1. Field of the Invention
The present invention relates to solvent-containing compositions based on polychloroprene, to solvent-containing zinc oxide dispersions which are stable during storage, to processes for their production, to their use in solvent-containing polychloroprene formulations and to their use as additives in contact adhesives for inorganic or organic substrates.
2. Description of the Prior Art
Polychloroprene is a highly important raw material today as a component for making rubber adhesives, since contact adhesives can be produced therefrom.
These contact adhesives can be applied using simple devices, such as for example brushes, knives or rollers and they adhere excellently to many materials on whose rough surfaces they become firmly anchored. An even greater reason for the widespread use of contact adhesives is, however, their ability to form adhesive layers which, after a brief drying period, become apparently dry to the touch and produce bonds of immediately detectable strength on being joined with slight pressure during their “contact adhesion period,” “tack time” or “open time”. The immediate onset of crystallization of the polychloroprene allows the bonds to “set” quickly by a rapid increase in strength until the end point is reached.
A major disadvantage of these solvent-containing contact adhesives is the unsatisfactory storage stability of the formulations, which is manifested by phase separation caused by the following factors:    1. Dispersed stabilizers, such as magnesium dioxide and zinc oxide, which are present in dispersed form in the adhesive formulation tend to settle out of the dispersion and form sediments during the storage of the adhesive.    2. In addition, phase separation or so-called “phasing” can occur, i.e. a resin/metal oxide mixture can be flocculated from the formulation during storage.
The addition of magnesium oxide and zinc oxide to adhesives based on polychloroprene is known from the prior art. The presence of these metal oxides has an advantageous effect on the storage stability of the adhesives and on the stability of the adhesive bonds. This effect is based on the fact that polychloroprene has a tendency to cleave off small quantities of hydrogen chloride during storage, for which the metal oxides serve as acceptors.
The addition of about 4% each of magnesium oxide and zinc oxide, based on the rubber content, has proven to be advantageous.
Instead of the oxides, the carbonates of these metals are occasionally also used; zinc carbonate has a more transparent appearance in the adhesive than zinc oxide.
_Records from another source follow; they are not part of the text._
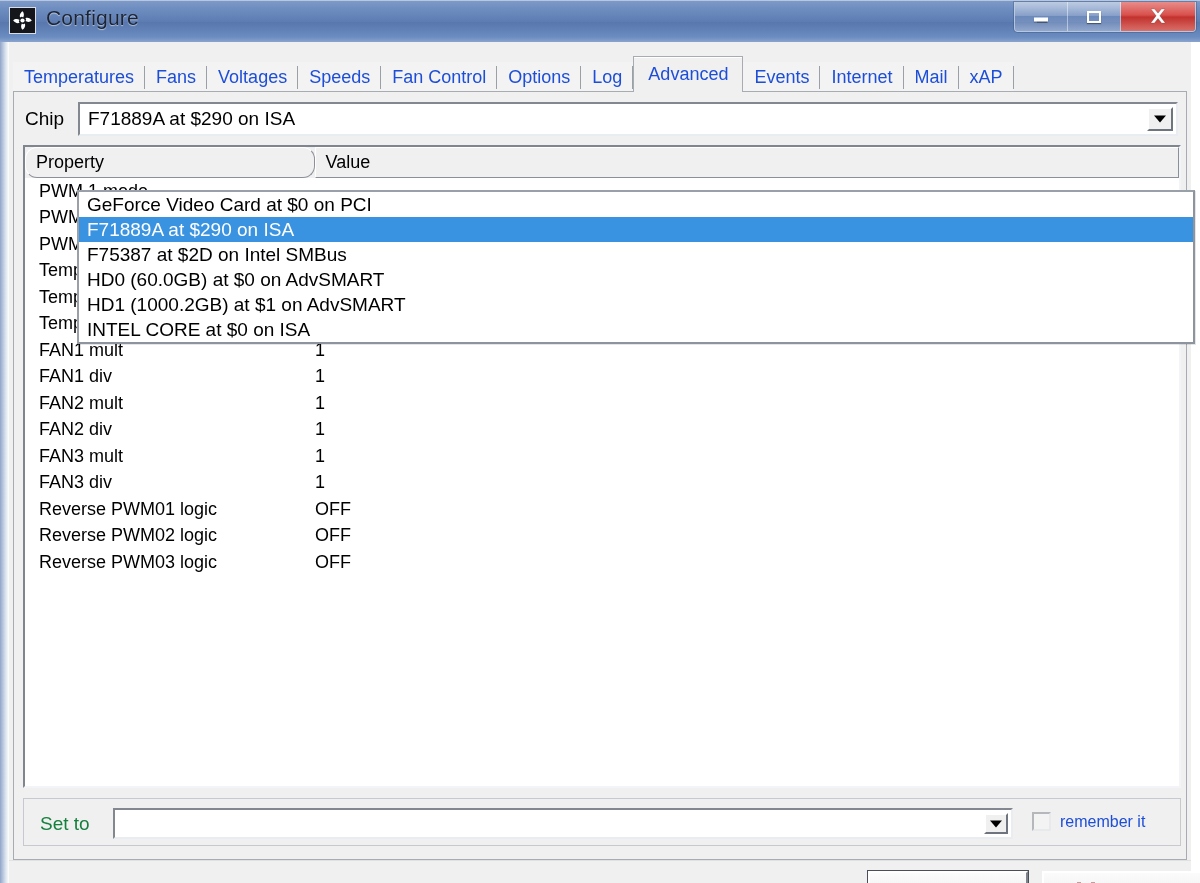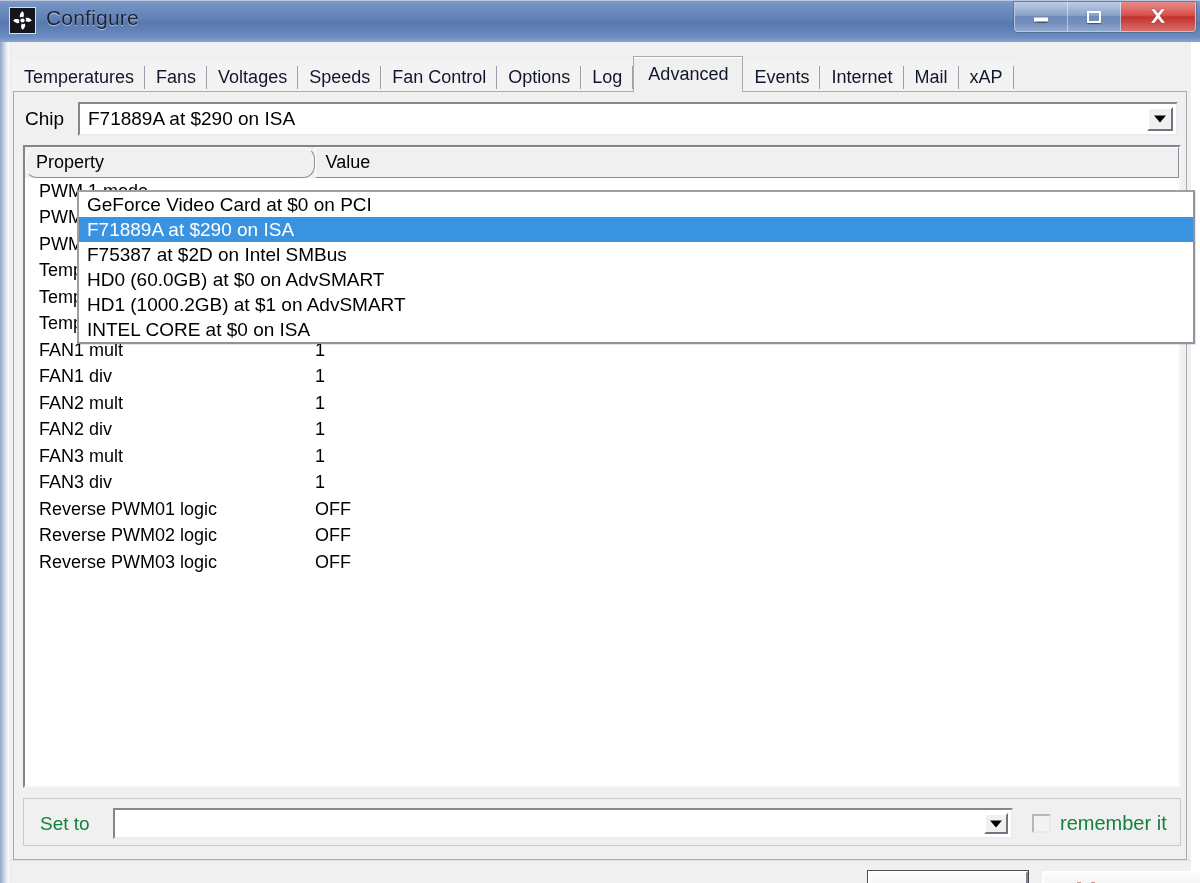--- a/index.html
+++ b/index.html
@@ -146,7 +146,7 @@
     align-items: center;
     padding: 0 11px;
     font-size: 18px;
-    color: #0f172a;
+    color: #1d4ed8;
     background: #f3f3f3;
     white-space: nowrap;
     box-sizing: border-box;

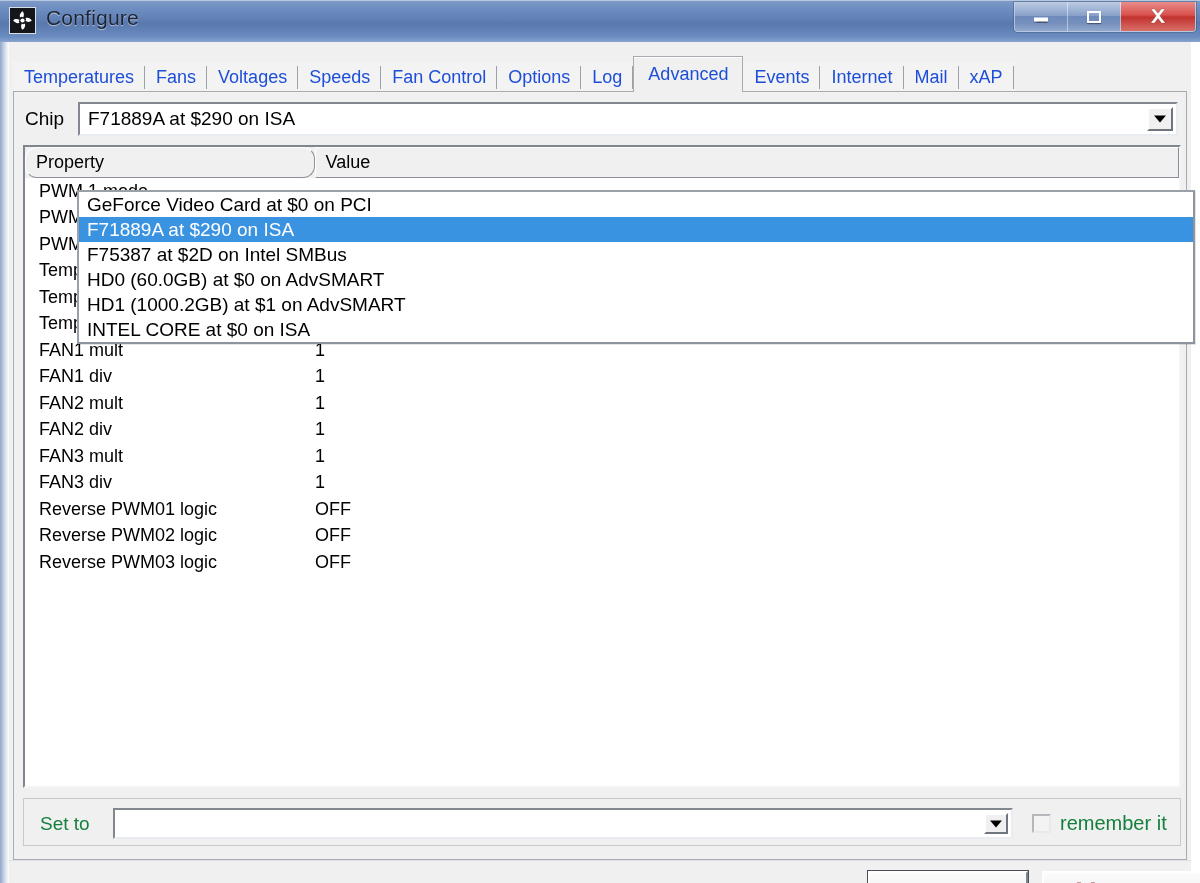--- a/index.html
+++ b/index.html
@@ -365,8 +365,8 @@
     margin-right: 9px;
   }
   .chklabel {
-    font-size: 20px;
-    color: #15803d;
+    font-size: 16px;
+    color: #1d4ed8;
     white-space: nowrap;
   }
 

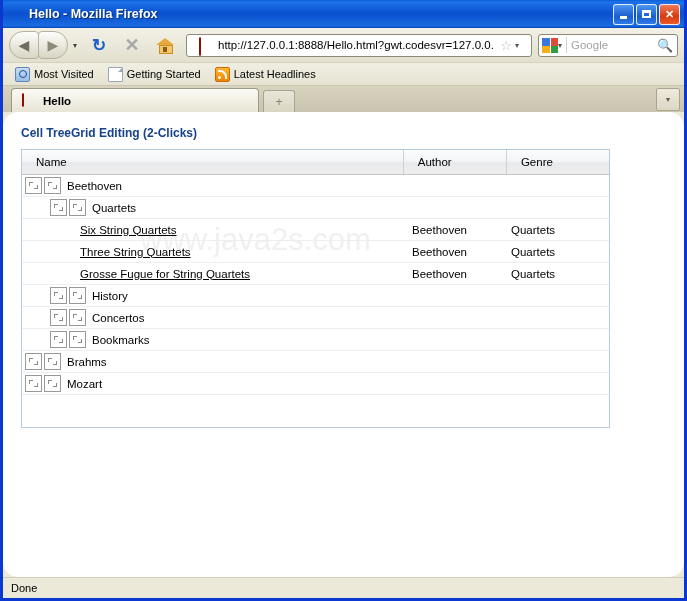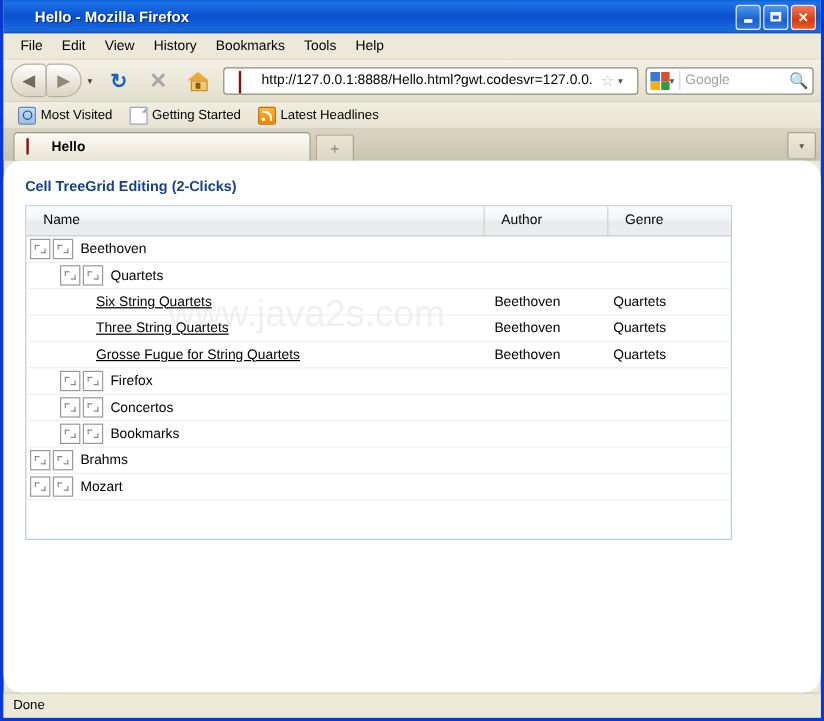--- a/index.html
+++ b/index.html
@@ -318,15 +318,6 @@
     </span>
   </div>
 
-  <div class="menubar">
-    <span class="menu-item">File</span>
-    <span class="menu-item">Edit</span>
-    <span class="menu-item">View</span>
-    <span class="menu-item">History</span>
-    <span class="menu-item">Bookmarks</span>
-    <span class="menu-item">Tools</span>
-    <span class="menu-item">Help</span>
-  </div>
 
   <div class="navbar">
     <span class="backfwd">

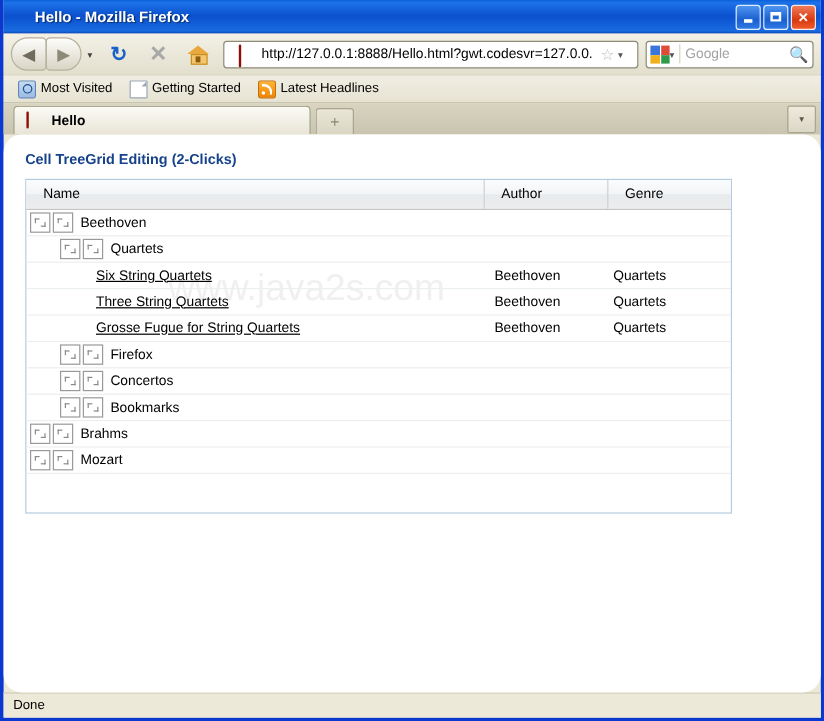--- a/index.html
+++ b/index.html
@@ -446,7 +446,7 @@
               <span class="brokenimg">
                 <i></i>
               </span>
-              <span class="node-label">Firefox</span>
+              <span class="node-label">History</span>
             </div>
             <div class="cell-author"></div>
             <div class="cell-genre"></div>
In the past, polychloroprene was for example masticated prior to the production of the adhesive, the oxides being incorporated using a roller or an internal mixer. If non-masticated polychloroprene was used in addition to masticated polychloroprene, the oxides were added to the masticated component. It was also possible to produce polychloroprene/metal oxide mixtures having a high metal oxide content (the masterbatch) and to then add this masterbatch to the adhesive mixtures in the required quantities. For reasons of cost this method is however hardly ever used today.
Currently only non-masticated polychloroprene is used, the oxides and carbonates usually being pasted beforehand in machines commonly used in the coatings industry.
The production of storable polychloroprene adhesives which are resistant to sedimentation and phasing is not possible using the abovementioned methods, particularly in the case of low-viscosity adhesive formulations. It is basically possible to improve their resistance to sedimentation by increasing their viscosity. This does however have the disadvantage that the compositions are more difficult to apply.
The resistance to the cleavage of HCl in the prior art polychloroprene adhesives also leaves room for improvement.
The addition of resins to polychloroprene adhesives is also known. The use of heat-reactive phenol or alkylphenol resins for the production of polychloroprene adhesives allows an improvement in the heat resistance of the adhesive bonds, since these resins form a high-melting complex compound with magnesium oxide which is readily soluble in organic solvents.
The complex formation between the metal oxide and the alkylphenol resin takes place particularly rapidly with MgO in toluene as the solvent, the reaction being considerably accelerated by the use of a small quantity of water (about 1%, based on the resin). Using this method, soluble complexes are formed in organic solvents and modified MgO is formed on the surface, so that MgO can no longer form a sediment. A description of this complex formation can be found in: R. Garrett, R. D. Lawrence, Adhesion Jg. 10, 1966, page 296.
This MgO/resin reaction can however only be applied to a small extent to ZnO. ZnO is known to be essentially inactive in the complex-forming reaction with the alkylphenol resin, cf: R. Jordan and R. Hinterwaldner, “Klebharze” (Adhesive resins), page 124 (Hinterwaldner Publishers, Munich, 1994).
The present invention was therefore based on the problem of providing polychloroprene adhesive compositions having improved stability, and in particular improved resistance to sedimentation, improved resistance to phasing and improved resistance to the cleavage of HCl. The invention is also based on the problem of making the ZnO used as a so-called anti-ageing agent also capable of forming complexes with phenol or alkylphenol resins so that highly heat-resistant adhesive formulations can be obtained using ZnO.